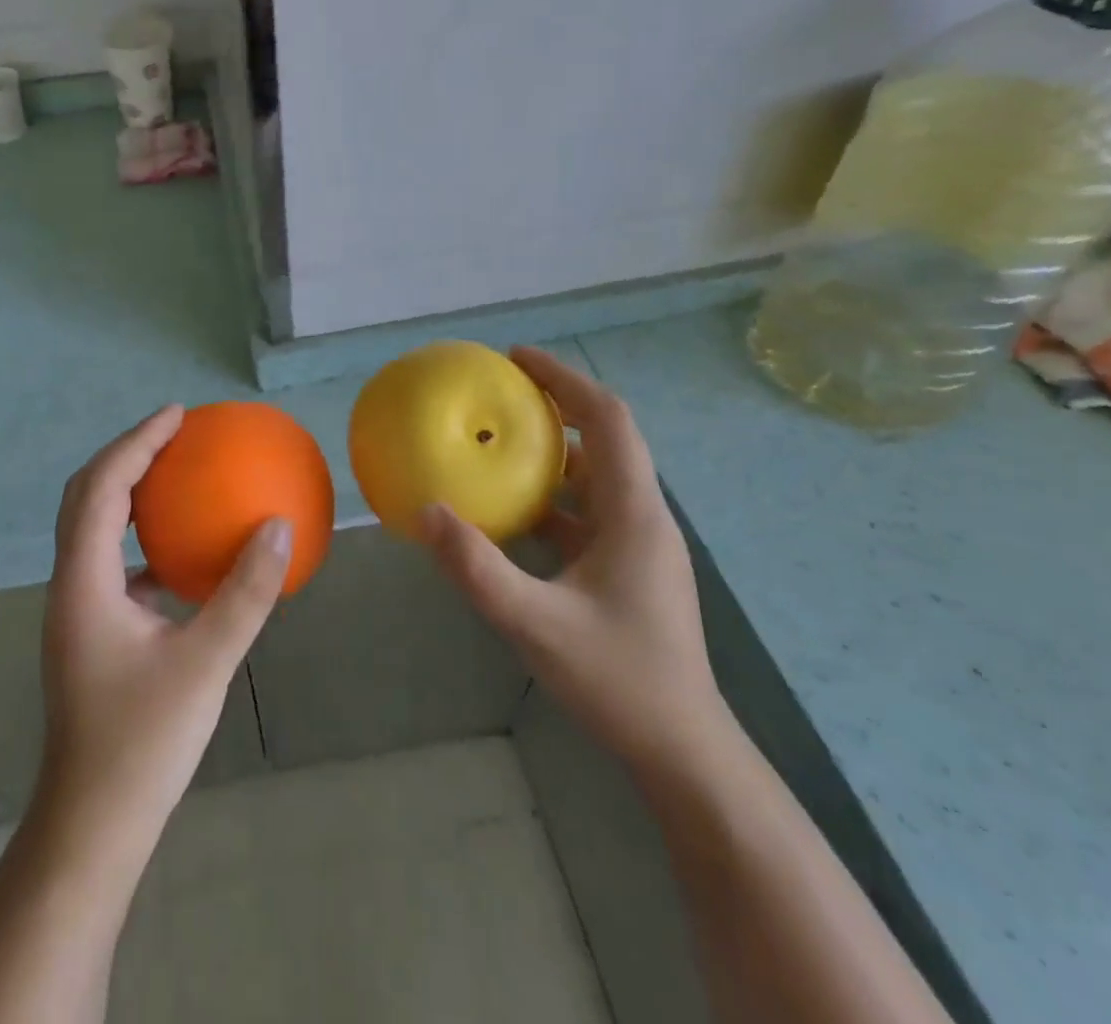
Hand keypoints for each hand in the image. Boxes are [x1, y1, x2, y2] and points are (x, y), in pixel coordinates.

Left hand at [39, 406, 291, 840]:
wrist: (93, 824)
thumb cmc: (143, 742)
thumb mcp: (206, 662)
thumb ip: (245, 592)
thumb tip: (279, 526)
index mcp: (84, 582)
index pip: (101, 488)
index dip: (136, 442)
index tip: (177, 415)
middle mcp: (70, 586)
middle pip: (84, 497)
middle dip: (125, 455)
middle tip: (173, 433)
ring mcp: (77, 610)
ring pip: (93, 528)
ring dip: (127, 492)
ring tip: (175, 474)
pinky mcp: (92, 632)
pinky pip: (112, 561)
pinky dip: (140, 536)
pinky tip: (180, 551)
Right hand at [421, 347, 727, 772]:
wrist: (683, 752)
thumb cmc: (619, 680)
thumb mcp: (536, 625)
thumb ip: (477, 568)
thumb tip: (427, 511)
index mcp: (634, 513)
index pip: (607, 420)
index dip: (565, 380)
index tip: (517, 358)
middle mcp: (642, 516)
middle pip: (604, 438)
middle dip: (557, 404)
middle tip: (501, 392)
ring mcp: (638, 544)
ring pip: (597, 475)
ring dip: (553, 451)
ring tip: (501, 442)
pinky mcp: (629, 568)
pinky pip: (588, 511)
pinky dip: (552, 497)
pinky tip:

▸ **What needs to be done**: Without including any pictures, output all the entries above exactly.

▸ **Finished exercise**:
Hand keypoints for each hand in the image. Boxes are [x1, y1, x2, y2] and points are (x, y), in pixel coordinates.

Left hand at [39, 406, 291, 840]:
wrist: (93, 824)
thumb cmc: (143, 742)
thumb mcp: (206, 662)
thumb ip: (245, 592)
thumb tip: (279, 526)
index mcp: (84, 582)
index pip: (101, 488)
index dip: (136, 442)
index tip: (177, 415)
middle mcp: (70, 586)
middle pip: (84, 497)
middle dip: (125, 455)
middle tip: (173, 433)
ring mcp: (77, 610)
ring pip: (93, 528)
ring dip: (127, 492)
ring tip: (175, 474)
pinky mcp: (92, 632)
pinky pip: (112, 561)
pinky dip: (140, 536)
pinky tip: (180, 551)
Right hand at [421, 347, 727, 772]:
wrist: (683, 752)
thumb cmc: (619, 680)
thumb mcp: (536, 625)
thumb ip: (477, 568)
thumb tip: (427, 511)
index mcp: (634, 513)
index pip: (607, 420)
index dip: (565, 380)
index tip: (517, 358)
middle mcp: (642, 516)
middle pip: (604, 438)
middle dip: (557, 404)
middle tip: (501, 392)
ring mcp: (638, 544)
ring pip: (597, 475)
ring dip: (553, 451)
ring tip: (501, 442)
pinky mcp: (629, 568)
pinky pip: (588, 511)
pinky dip: (552, 497)
pinky tip:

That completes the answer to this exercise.